Le message est d’une sobriété qui transpire le désespoir : Benoît Hamon sait qu’on sait et n’a donc pas besoin de faire des phrases pour exprimer son sentiment au lendemain de sa défaite. Un point final savamment placé à la suite de ce “lundi matin” suffit à dire le poids qui pèse sur son cœur.
Hashtag mythique
Celui qui citait (mal) Nietzsche le 6 juin lors d’une réunion à Trappes – “Tout ce qui ne vous tue pas vous rend plus fort” – prend tout de même le soin d’ajouter un hashtag à la fin de son message, histoire que les twittos qui taperaient “Sisyphe” dans leur barre de recherche ne loupent pas son tweet, ou que l’on saisisse bien la référence.
Il est donc ici question du rusé Sisyphe, fils d’Eole, qui déclencha la colère des dieux en échappant à la mort et fut condamné à porter un rocher au sommet d’une colline ad vitam aeternam, comme on dit, puisque sitôt parvenu en haut, le rocher dévalait la pente et Sisyphe n’avait plus qu’à recommencer.
L’image choisie est l’une des plus célèbres représentations du mythe, une huile sur toile signée Le Titien, datée de 1549, actuellement exposée au musée du Prado à Madrid. Dommage qu’Hamon ait croppé le tableau, supprimant les deux monstres représentant les Enfers aux pieds de Sisyphe.
Ni dieux ni maître
Quel message Hamon cherche-t-il à faire passer ? Celui d’un rebelle ayant défié les dieux ? Celui d’un déséquilibré qui souhaitait renverser le système (en échappant à son terrible destin) ? Celui d’une personne condamnée à répéter la même tâche pour le restant de ses jours ?
L’explication est peut-être à chercher du côté du Mythe de Sisyphe d’Albert Camus (1942), lui aussi influencé par Nietzsche, qui s’empara de l’histoire pour penser l’absurdité de la condition humaine.
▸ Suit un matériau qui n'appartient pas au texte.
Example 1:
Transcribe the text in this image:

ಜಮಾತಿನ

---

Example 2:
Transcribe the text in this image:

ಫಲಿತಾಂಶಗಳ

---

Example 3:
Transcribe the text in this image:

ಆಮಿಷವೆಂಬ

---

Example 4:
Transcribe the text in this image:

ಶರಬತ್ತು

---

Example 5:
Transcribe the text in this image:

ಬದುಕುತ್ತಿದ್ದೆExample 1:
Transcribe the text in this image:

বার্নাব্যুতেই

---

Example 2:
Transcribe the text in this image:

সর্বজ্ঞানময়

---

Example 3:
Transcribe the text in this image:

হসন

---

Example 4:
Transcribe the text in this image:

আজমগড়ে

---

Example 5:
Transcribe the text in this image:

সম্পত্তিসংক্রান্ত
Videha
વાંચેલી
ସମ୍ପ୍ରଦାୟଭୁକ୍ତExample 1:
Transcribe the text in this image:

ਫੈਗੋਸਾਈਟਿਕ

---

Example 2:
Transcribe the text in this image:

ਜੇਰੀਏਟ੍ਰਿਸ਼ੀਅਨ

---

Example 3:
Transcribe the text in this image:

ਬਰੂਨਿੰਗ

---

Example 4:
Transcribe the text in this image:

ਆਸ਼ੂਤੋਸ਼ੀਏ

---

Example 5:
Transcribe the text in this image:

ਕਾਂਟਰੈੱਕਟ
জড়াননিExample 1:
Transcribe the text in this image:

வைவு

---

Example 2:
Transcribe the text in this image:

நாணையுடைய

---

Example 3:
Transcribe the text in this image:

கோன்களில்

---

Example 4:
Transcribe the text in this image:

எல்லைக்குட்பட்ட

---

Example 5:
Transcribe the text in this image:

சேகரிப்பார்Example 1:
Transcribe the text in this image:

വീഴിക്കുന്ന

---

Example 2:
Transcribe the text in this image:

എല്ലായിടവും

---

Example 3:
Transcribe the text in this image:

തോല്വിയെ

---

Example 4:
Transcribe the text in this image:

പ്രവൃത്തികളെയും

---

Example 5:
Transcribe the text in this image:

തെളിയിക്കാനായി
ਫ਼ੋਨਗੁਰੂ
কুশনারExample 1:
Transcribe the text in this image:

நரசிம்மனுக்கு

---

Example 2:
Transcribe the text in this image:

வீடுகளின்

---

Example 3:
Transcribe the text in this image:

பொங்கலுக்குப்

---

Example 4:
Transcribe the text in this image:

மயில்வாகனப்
Mais a contrario d’une première interprétation littérale, Camus voit dans Sisyphe un homme “supérieur à son destin” puisque conscient de la dimension intrinsèquement vaine de sa tâche et donc de l’absence de sens de l’existence.
“La clairvoyance qui devait faire son tourment consomme du même coup sa victoire. Il n’est pas de destin qui ne se surmonte par le mépris”, écrit-il, considérant que Sisyphe bâtit “un univers désormais sans maître” et que “la lutte vers les sommets suffit à remplir un cœur d’homme”. Un bien beau message.